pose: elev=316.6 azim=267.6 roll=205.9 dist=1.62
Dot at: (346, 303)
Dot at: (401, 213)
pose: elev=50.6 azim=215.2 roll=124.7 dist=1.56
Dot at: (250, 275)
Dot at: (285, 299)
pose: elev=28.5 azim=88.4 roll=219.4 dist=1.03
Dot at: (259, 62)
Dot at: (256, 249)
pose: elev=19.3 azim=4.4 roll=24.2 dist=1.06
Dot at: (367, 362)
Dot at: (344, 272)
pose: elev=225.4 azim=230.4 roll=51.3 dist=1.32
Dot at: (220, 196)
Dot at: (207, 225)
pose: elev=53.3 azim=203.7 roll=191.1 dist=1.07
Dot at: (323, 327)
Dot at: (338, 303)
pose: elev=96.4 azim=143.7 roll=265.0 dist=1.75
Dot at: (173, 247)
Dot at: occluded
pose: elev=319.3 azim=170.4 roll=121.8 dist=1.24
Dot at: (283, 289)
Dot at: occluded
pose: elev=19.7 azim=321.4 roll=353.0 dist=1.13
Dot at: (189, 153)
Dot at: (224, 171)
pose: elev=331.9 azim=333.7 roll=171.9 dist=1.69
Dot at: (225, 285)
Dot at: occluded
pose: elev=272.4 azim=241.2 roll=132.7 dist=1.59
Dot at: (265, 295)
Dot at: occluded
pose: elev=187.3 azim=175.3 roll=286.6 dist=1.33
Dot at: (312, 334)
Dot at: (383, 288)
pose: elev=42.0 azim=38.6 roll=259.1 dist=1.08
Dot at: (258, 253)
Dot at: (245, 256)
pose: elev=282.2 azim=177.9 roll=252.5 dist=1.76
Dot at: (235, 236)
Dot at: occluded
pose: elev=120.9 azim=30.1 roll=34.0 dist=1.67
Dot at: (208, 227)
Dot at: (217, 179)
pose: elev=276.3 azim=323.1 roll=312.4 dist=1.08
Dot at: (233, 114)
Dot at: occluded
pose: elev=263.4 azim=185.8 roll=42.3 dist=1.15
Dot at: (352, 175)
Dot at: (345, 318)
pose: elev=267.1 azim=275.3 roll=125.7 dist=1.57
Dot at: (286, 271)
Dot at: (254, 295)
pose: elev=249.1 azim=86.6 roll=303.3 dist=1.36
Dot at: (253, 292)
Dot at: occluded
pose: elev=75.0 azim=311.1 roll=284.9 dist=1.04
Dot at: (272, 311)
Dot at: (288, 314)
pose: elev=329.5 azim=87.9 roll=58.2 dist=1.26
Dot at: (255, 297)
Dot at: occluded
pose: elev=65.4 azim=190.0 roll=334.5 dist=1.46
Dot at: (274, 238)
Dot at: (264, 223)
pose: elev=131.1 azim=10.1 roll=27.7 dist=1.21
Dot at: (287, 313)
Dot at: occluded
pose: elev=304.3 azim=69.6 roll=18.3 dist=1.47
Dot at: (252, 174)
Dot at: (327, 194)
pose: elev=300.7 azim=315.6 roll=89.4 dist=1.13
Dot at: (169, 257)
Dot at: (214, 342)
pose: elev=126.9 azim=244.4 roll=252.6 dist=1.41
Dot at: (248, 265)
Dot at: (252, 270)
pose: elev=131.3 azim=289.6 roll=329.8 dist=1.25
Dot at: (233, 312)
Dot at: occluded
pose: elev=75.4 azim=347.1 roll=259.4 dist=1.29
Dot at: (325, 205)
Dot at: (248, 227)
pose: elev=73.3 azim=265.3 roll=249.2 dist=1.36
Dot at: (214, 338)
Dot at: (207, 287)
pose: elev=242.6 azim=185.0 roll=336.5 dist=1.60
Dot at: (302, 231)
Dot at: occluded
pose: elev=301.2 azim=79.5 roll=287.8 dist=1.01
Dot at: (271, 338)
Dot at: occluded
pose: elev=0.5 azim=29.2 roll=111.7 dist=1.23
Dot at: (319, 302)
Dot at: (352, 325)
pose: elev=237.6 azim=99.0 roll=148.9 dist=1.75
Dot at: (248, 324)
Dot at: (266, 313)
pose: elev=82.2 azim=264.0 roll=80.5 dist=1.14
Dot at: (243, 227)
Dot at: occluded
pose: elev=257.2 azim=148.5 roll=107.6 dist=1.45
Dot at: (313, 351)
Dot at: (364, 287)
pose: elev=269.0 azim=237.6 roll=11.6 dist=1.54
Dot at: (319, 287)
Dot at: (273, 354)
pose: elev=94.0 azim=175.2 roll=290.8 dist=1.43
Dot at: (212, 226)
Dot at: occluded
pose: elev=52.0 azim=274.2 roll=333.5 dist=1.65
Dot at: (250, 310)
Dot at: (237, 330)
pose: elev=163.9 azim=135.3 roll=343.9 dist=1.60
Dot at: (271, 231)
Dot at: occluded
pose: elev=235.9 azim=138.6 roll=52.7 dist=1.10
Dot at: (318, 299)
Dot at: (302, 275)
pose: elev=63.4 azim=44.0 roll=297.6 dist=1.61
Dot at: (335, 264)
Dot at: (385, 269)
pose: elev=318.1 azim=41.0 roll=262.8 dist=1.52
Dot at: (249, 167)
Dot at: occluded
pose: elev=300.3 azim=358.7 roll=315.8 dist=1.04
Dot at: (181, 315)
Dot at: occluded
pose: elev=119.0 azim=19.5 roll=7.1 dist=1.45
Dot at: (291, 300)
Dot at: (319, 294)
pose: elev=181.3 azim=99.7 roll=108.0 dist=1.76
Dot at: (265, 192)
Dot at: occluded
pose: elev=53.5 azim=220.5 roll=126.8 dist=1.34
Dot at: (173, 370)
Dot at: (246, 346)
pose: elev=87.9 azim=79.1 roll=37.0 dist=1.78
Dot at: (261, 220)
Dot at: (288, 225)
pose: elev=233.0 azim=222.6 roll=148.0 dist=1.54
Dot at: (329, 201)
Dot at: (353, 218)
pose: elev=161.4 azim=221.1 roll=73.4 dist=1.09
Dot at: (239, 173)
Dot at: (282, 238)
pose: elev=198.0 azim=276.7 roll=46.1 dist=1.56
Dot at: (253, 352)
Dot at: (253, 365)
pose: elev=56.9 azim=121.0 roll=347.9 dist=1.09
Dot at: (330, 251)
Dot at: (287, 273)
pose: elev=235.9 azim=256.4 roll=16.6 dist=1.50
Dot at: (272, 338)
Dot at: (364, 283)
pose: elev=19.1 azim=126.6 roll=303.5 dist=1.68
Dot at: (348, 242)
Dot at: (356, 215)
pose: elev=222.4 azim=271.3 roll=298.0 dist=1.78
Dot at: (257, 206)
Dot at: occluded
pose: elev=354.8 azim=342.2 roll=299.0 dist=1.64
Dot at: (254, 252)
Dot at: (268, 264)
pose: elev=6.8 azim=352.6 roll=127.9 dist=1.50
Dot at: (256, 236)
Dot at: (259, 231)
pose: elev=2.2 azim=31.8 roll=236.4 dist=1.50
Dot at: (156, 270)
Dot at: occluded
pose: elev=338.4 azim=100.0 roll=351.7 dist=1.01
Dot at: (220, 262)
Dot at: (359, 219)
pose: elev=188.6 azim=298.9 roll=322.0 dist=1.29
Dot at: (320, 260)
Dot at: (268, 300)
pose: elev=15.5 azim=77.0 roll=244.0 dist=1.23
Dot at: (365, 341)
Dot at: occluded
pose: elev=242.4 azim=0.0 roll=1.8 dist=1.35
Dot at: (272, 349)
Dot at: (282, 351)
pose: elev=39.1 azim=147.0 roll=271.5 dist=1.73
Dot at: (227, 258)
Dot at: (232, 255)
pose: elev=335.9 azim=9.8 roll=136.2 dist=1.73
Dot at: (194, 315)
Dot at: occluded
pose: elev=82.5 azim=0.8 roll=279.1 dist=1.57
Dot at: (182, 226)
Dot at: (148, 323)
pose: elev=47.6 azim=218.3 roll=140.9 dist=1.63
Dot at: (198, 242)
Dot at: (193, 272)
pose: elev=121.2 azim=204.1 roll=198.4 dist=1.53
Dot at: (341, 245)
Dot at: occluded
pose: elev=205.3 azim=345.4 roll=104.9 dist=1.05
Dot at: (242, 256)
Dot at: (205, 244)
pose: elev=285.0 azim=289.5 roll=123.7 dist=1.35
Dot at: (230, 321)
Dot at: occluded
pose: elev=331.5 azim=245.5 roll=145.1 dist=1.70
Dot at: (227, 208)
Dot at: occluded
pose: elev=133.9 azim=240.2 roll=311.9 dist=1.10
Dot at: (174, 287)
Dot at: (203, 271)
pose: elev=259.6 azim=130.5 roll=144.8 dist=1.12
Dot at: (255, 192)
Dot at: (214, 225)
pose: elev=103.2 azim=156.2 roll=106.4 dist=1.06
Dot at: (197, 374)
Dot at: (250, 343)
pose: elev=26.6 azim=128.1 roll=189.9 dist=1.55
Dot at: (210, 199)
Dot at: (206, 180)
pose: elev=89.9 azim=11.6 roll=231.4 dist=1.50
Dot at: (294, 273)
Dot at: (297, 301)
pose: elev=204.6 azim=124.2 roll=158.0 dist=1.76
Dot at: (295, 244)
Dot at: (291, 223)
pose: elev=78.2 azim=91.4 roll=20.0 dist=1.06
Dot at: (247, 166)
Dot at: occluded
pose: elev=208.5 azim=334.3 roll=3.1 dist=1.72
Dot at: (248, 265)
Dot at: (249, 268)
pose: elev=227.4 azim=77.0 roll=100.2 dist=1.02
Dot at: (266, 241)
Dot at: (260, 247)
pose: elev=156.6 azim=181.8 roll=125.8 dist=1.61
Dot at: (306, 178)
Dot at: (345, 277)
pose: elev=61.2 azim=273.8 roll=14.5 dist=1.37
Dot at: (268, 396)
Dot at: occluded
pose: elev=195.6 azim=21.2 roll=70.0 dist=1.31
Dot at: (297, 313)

########################################

### WORK TO BE COMPLETED
Please set down, unchanged, the data above from the line with "pose: elev=163.9 azim=135.3" up to and including the line with "Dot at: (359, 219)".

### SOLUTION TO THIS TASK
pose: elev=163.9 azim=135.3 roll=343.9 dist=1.60
Dot at: (271, 231)
Dot at: occluded
pose: elev=235.9 azim=138.6 roll=52.7 dist=1.10
Dot at: (318, 299)
Dot at: (302, 275)
pose: elev=63.4 azim=44.0 roll=297.6 dist=1.61
Dot at: (335, 264)
Dot at: (385, 269)
pose: elev=318.1 azim=41.0 roll=262.8 dist=1.52
Dot at: (249, 167)
Dot at: occluded
pose: elev=300.3 azim=358.7 roll=315.8 dist=1.04
Dot at: (181, 315)
Dot at: occluded
pose: elev=119.0 azim=19.5 roll=7.1 dist=1.45
Dot at: (291, 300)
Dot at: (319, 294)
pose: elev=181.3 azim=99.7 roll=108.0 dist=1.76
Dot at: (265, 192)
Dot at: occluded
pose: elev=53.5 azim=220.5 roll=126.8 dist=1.34
Dot at: (173, 370)
Dot at: (246, 346)
pose: elev=87.9 azim=79.1 roll=37.0 dist=1.78
Dot at: (261, 220)
Dot at: (288, 225)
pose: elev=233.0 azim=222.6 roll=148.0 dist=1.54
Dot at: (329, 201)
Dot at: (353, 218)
pose: elev=161.4 azim=221.1 roll=73.4 dist=1.09
Dot at: (239, 173)
Dot at: (282, 238)
pose: elev=198.0 azim=276.7 roll=46.1 dist=1.56
Dot at: (253, 352)
Dot at: (253, 365)
pose: elev=56.9 azim=121.0 roll=347.9 dist=1.09
Dot at: (330, 251)
Dot at: (287, 273)
pose: elev=235.9 azim=256.4 roll=16.6 dist=1.50
Dot at: (272, 338)
Dot at: (364, 283)
pose: elev=19.1 azim=126.6 roll=303.5 dist=1.68
Dot at: (348, 242)
Dot at: (356, 215)
pose: elev=222.4 azim=271.3 roll=298.0 dist=1.78
Dot at: (257, 206)
Dot at: occluded
pose: elev=354.8 azim=342.2 roll=299.0 dist=1.64
Dot at: (254, 252)
Dot at: (268, 264)
pose: elev=6.8 azim=352.6 roll=127.9 dist=1.50
Dot at: (256, 236)
Dot at: (259, 231)
pose: elev=2.2 azim=31.8 roll=236.4 dist=1.50
Dot at: (156, 270)
Dot at: occluded
pose: elev=338.4 azim=100.0 roll=351.7 dist=1.01
Dot at: (220, 262)
Dot at: (359, 219)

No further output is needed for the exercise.